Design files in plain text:
────────────────

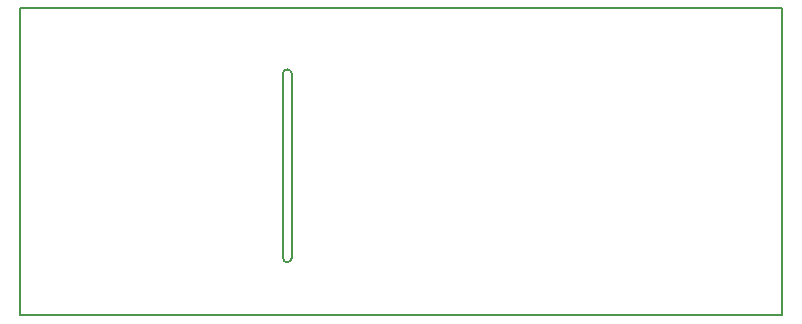
<source format=gbr>
G04 #@! TF.GenerationSoftware,KiCad,Pcbnew,6.0.5*
G04 #@! TF.CreationDate,2022-10-28T16:57:35+03:00*
G04 #@! TF.ProjectId,stm32,73746d33-322e-46b6-9963-61645f706362,rev?*
G04 #@! TF.SameCoordinates,Original*
G04 #@! TF.FileFunction,Profile,NP*
%FSLAX46Y46*%
G04 Gerber Fmt 4.6, Leading zero omitted, Abs format (unit mm)*
G04 Created by KiCad (PCBNEW 6.0.5) date 2022-10-28 16:57:35*
%MOMM*%
%LPD*%
G01*
G04 APERTURE LIST*
G04 #@! TA.AperFunction,Profile*
%ADD10C,0.150000*%
G04 #@! TD*
G04 APERTURE END LIST*
D10*
X125500000Y-50000000D02*
X125500000Y-49500000D01*
X61000000Y-75500000D02*
X125500000Y-75500000D01*
X125500000Y-75500000D02*
X125500000Y-50000000D01*
X83248500Y-70612000D02*
G75*
G03*
X84010500Y-70612000I381000J0D01*
G01*
X84010500Y-55054500D02*
X84010500Y-70612000D01*
X83248500Y-55054500D02*
X83248500Y-70612000D01*
X61000000Y-49500000D02*
X61000000Y-75500000D01*
X84010500Y-55054500D02*
G75*
G03*
X83248500Y-55054500I-381000J0D01*
G01*
X61000000Y-49500000D02*
X125500000Y-49500000D01*
M02*

</source>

────────────────

▶ _WORK ITEM_
From the first line to the last, output the data exactly, without the pictures.

▶ _REPLY TO THE TASK_
<source format=gbr>
G04 #@! TF.GenerationSoftware,KiCad,Pcbnew,6.0.5*
G04 #@! TF.CreationDate,2022-10-28T16:57:35+03:00*
G04 #@! TF.ProjectId,stm32,73746d33-322e-46b6-9963-61645f706362,rev?*
G04 #@! TF.SameCoordinates,Original*
G04 #@! TF.FileFunction,Profile,NP*
%FSLAX46Y46*%
G04 Gerber Fmt 4.6, Leading zero omitted, Abs format (unit mm)*
G04 Created by KiCad (PCBNEW 6.0.5) date 2022-10-28 16:57:35*
%MOMM*%
%LPD*%
G01*
G04 APERTURE LIST*
G04 #@! TA.AperFunction,Profile*
%ADD10C,0.150000*%
G04 #@! TD*
G04 APERTURE END LIST*
D10*
X125500000Y-50000000D02*
X125500000Y-49500000D01*
X61000000Y-75500000D02*
X125500000Y-75500000D01*
X125500000Y-75500000D02*
X125500000Y-50000000D01*
X83248500Y-70612000D02*
G75*
G03*
X84010500Y-70612000I381000J0D01*
G01*
X84010500Y-55054500D02*
X84010500Y-70612000D01*
X83248500Y-55054500D02*
X83248500Y-70612000D01*
X61000000Y-49500000D02*
X61000000Y-75500000D01*
X84010500Y-55054500D02*
G75*
G03*
X83248500Y-55054500I-381000J0D01*
G01*
X61000000Y-49500000D02*
X125500000Y-49500000D01*
M02*

</source>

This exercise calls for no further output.